→ 研读文本:

然后，我们需要执行以下命令来生成sshkey。

ssh-keygen -t rsa

接着，将ssh-key拷贝到每个节点，本机也要拷贝。

ssh-copy-id root@server1
ssh-copy-id root@server2

然后，在每个节点上运行以下代码，首次执行时需要手动输入yes，然后执行exit退出。再次执行以下命令时，如果不需要输入密码，则表示配置成功。

ssh server1
ssh server2

随机性说明

模型中包含多种随机问题，会影响loss曲线和竞品的对齐，用户可根据需要自行修改，部分确定性问题本代码不做更换：

Cogvlm2项目路径的finetune_demo/peft_lora.py 中DataLoader是开启了shuffle，根据需要进行关闭：
模型本身有确定性问题，需要固定随机种子
triton中的FastRotaryEmbedding和RotaryEmbedding精度上也略有差异

在线推理任务

推理前准备

Cogvlm2项目路径的finetune_demo/peft_infer.py文件中在import torch后新增npu依赖，如下所示。

→ 数据部分:
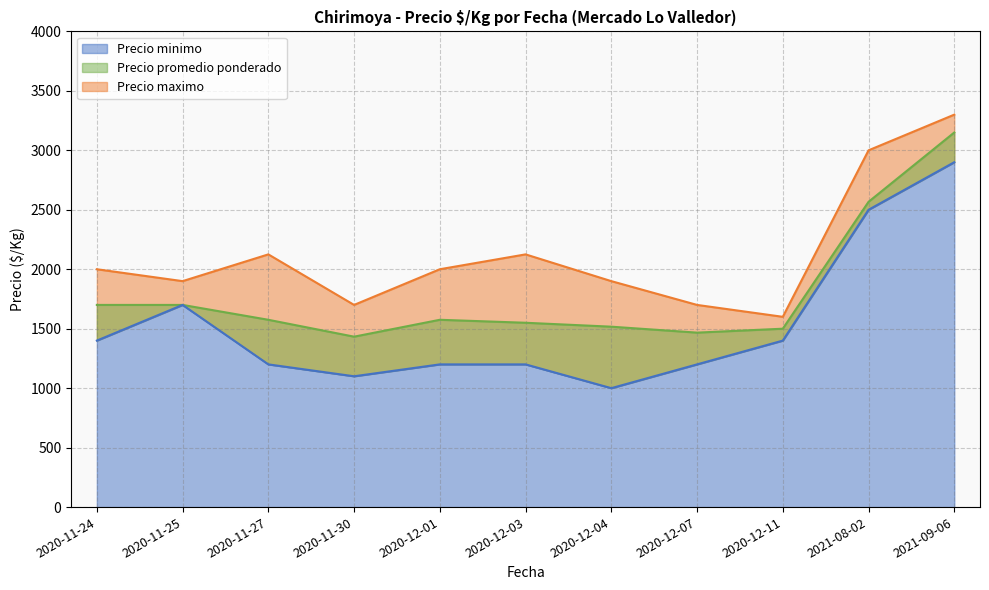

The Precio minimo series shows 2123 at 2020-11-24. True or false?

False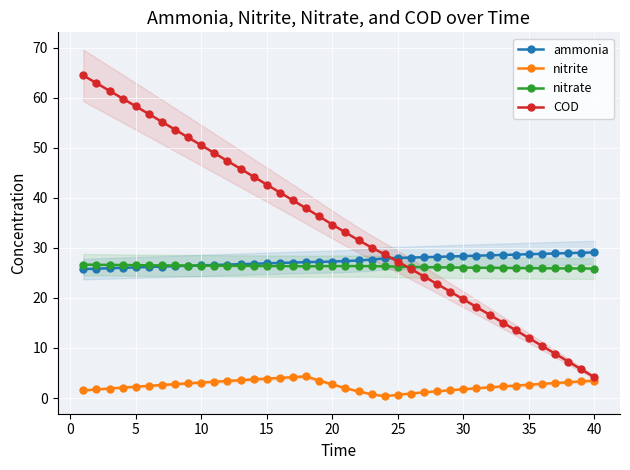

Rank the series by their maximum value, from lowest to highest.

nitrite, nitrate, ammonia, COD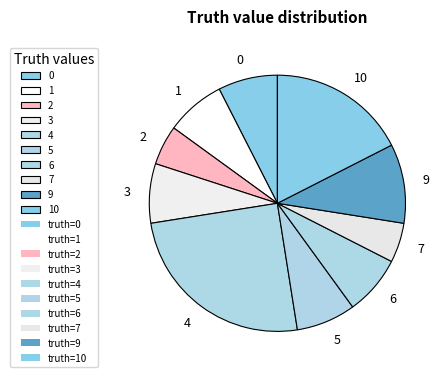

True or false: 10 accounts for 18% of the total.

True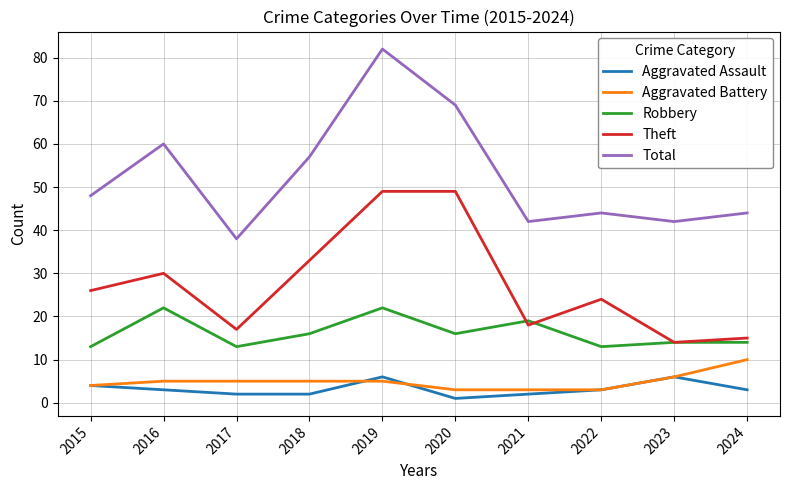

What is the total value across all series at 2024?

86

→ 动手试试:
判断下列三项说法是否与研读文本相符，每项回答"是"或"否"，并准确引用文本中起决定作用的原话。
(a) 生成sshkey后，只需拷贝到其他节点，本机不必拷贝。
(b) 首次在节点上执行ssh命令时，需要手动输入yes。
(c) finetune_demo/peft_lora.py 中的DataLoader关闭了shuffle。

→ 作答区:
(a) 否："本机也要拷贝。"
(b) 是："首次执行时需要手动输入yes"
(c) 否："DataLoader是开启了shuffle"